Richard Haass, an influential foreign policy veteran, said that only a clear US pledge to intervene will deter China and its ever-more formidable military.
“There is speculation that Xi will marry his ambitions with the new means at his disposal to realize his ‘China Dream’ and force reunification with Taiwan, potentially as soon as 2021. No one should dismiss the possibility that Taiwan could become the next Hong Kong,” Haass said.
Current US policy is untenable, conservative columnist George Will wrote.
“China is demonstrating the arrogance that begets recklessness... Taiwan might provide the most perilous US moment since the Cuban missile crisis,” he wrote.
Concern that US attitudes are hardening and that Washington is actively encouraging Taiwanese defiance — potentially thwarting the putative crowning achievement of Xi’s reign — has produced a rising torrent of threats, aerial incursions, invasion drills and vitriolic sniping from Beijing in the past few weeks.
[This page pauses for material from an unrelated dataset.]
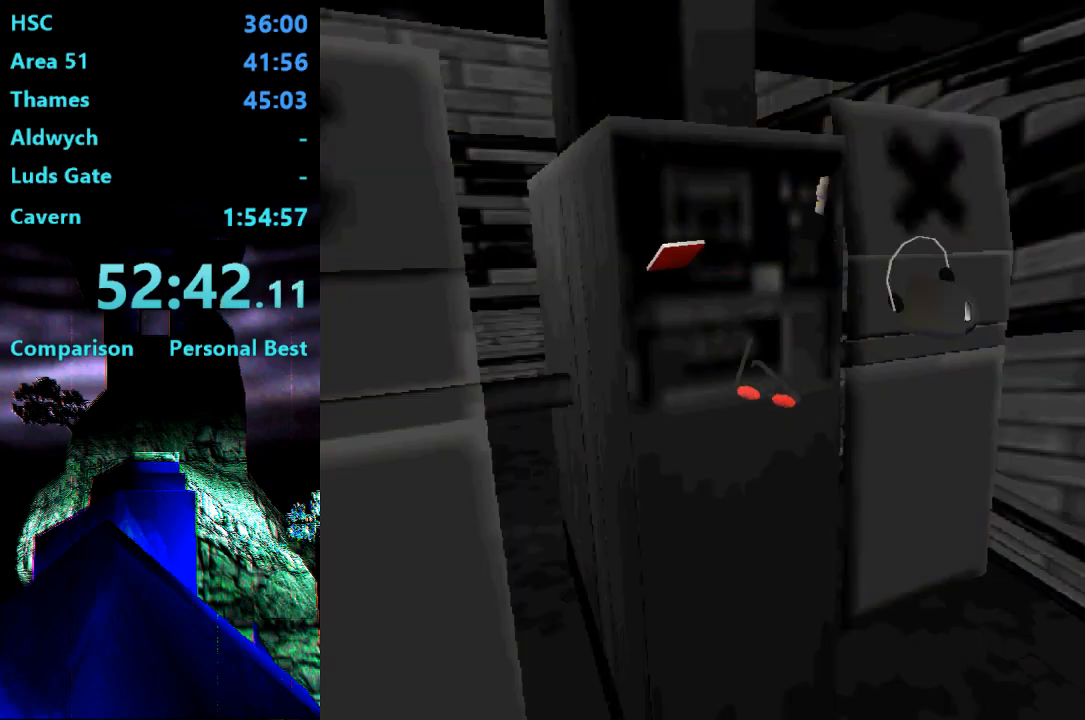
{"buttons": [], "right_stick": "center", "events": [[333, "L2", "up"]]}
“The militaristic tone reflects the hawkishness of Xi. The risk is that the propaganda could translate into more provocative actions... Recent military moves in the South China Sea and the Taiwan Strait raise the possibility of actual clashes, intended or not,” the New York Times’ Steven Lee Myers wrote.
Never one to dial down confrontation, US Secretary of State Mike Pompeo was in Tokyo last week, cranking up the “China threat.”
The US focus is on next year, but what if Xi decided to make a move now, at a moment of maximum US distraction and vulnerability, when Pentagon chiefs are in isolation and Trump’s eccentric behavior grows ever more bizarre? In such an emergency, Biden’s preferred policy of dealing with China through verbal strictures, dialogue and alliances might look lame.
Xi probably has no wish to help Trump get re-elected. He will surely not risk a head-on collision if he is thinking clearly.
However, given internal pressures, and his post-2015 record of unchecked aggression, no one knows which way he will jump. Xi might calculate that now is his best chance to force the Taiwan issue.
Trump has long accused Biden of being soft on China. If a crisis with Beijing erupted by chance, or were deliberately provoked by either side, he is not above exploiting it electorally to make the Democrat look weak and himself strong — even if doing so risks a war. Biden must hope the guns stay silent.